Years later, I became a journalist, and wrote a story about Kenton Bailey, a seventh-generation Mainer and the last fellow in the state to deliver raw milk door-to-door – though he would not allow me to call it “raw.” The word upset some people, he said. I had to call it “unprocessed.”
One of the treats of drinking raw milk is you can taste when the cows are put in the barn for winter, and when they go to the pasture in summer. It is a subtle accent on the flavor.
Milk we buy in a grocery story has been so mixed up it’s lost all its character. A tank truck picks up milk from Farmer Jones, then Farmer Smith and Farmer Brown and the white liquid slosh-mixes on its way to the processing plant, where it is dumped in huge tanks to mix with milk from farmers McBride, McHugh and McGillicutty.
But if you could drop by Brown’s farm and pick up your milk the way it came from the cow – except colder – what a treat. It tastes just like milk – only better. And with some experience, you can dazzle your friends by recognizing the subtle differences in where and how the milk was made.
Some people think if the milk hasn’t been boiled into submission, it will kill them. I’m 67-year-old proof that is not so. As with any other food, you find a farmer you know and trust, and enjoy some fine eating and drinking.

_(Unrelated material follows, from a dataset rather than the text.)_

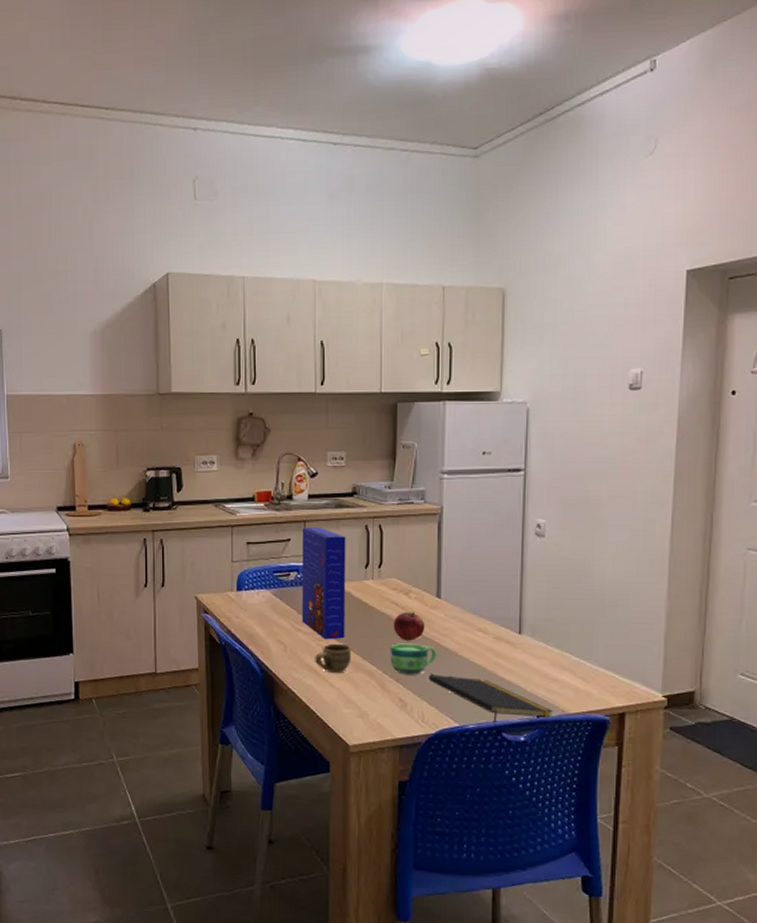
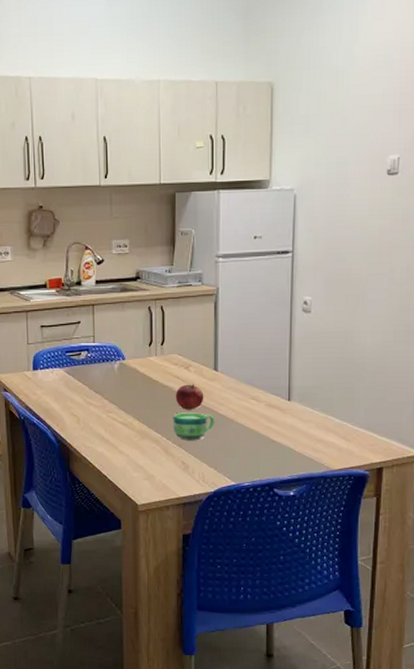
cereal box: present [301,526,346,640] -> none [90,309,132,412]
cup: present [315,643,352,673] -> none [105,414,139,441]
notepad: present [429,674,553,725] -> none [208,439,319,482]

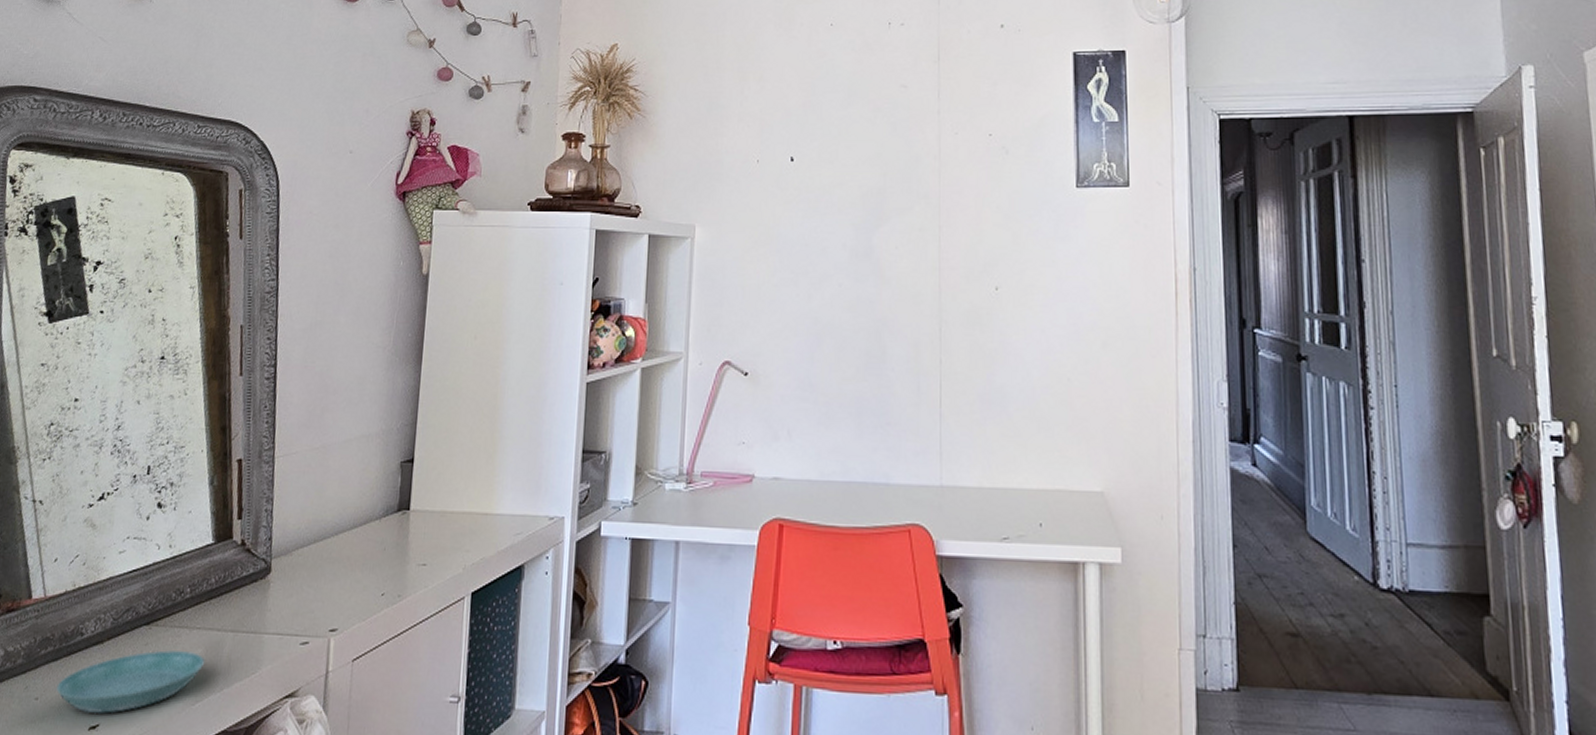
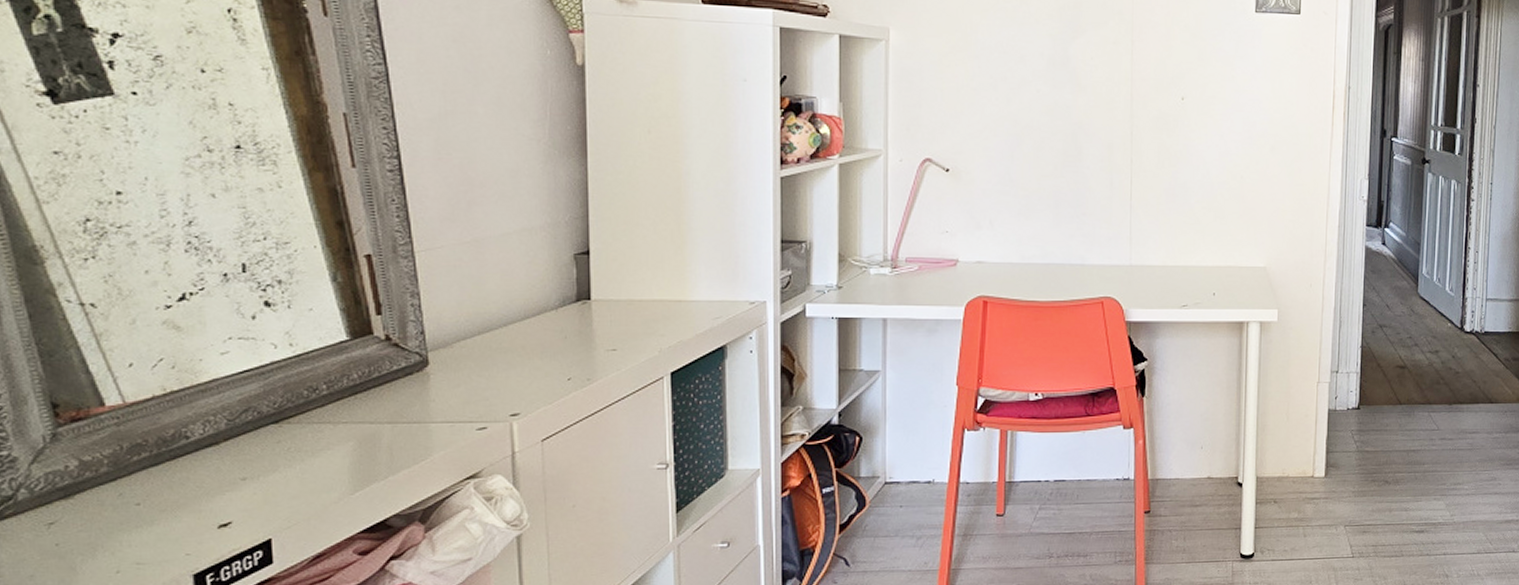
saucer: present [56,650,205,714] -> none [163,445,360,513]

Finally, my search for a nearby source of raw milk led me to Oyler’s Organic Farms. Bill Oyler and his family sell raw milk that does not come from Oyler’s farm, and apple cider that does.
Apple cider is a little like that “unprocessed” milk. You can taste where it came from, and if it hasn’t been made from a blend of apples, you even can tell what kinds of apples were used.
The Oylers mix several types of apples into huge bins. Then they dump the apples onto a series of conveyors that drops out any too-small fruit and passes human quality checkers who search out bad apples. The remaining pippins are chopped and squeezed, extracting the juice, which is passed through an ultraviolet, cold process, bad-bacteria-killing device on its way to being bottled.
The Oylers make about 2,000 gallons a day, two days a week.
The farm store, opened a year ago last September, also carries flour, apple sauce, pickles, gluten free spices, a variety of squash, apples for eating, greenhouse greens, and pastured, no-soy, eggs, chickens and turkeys. Some comes from other area farms, but it is all organic. It is at the family farm on Pleasant Valley Road. To get there, turn right onto Fairview Fruit Road from US 30, about five miles west of Gettysburg. Watch for Pleasant Valley Road on the left.
There are plenty of good reasons for seeking out a farm-based market. Milk and cider with flavor is only a start.
I don’t think I’d actually want to be able to taste when the cows are put in the barn for the winter.. or anything else about the lives of cattle. But I applaud any quest as quirky as your search for raw milk, and really enjoyed reading about it.
Thanks, Roz. It’s not an unpleasant difference, more subtle, like the difference between Pennsylvania and New York wine (though milk doesn’t give you a buzz.)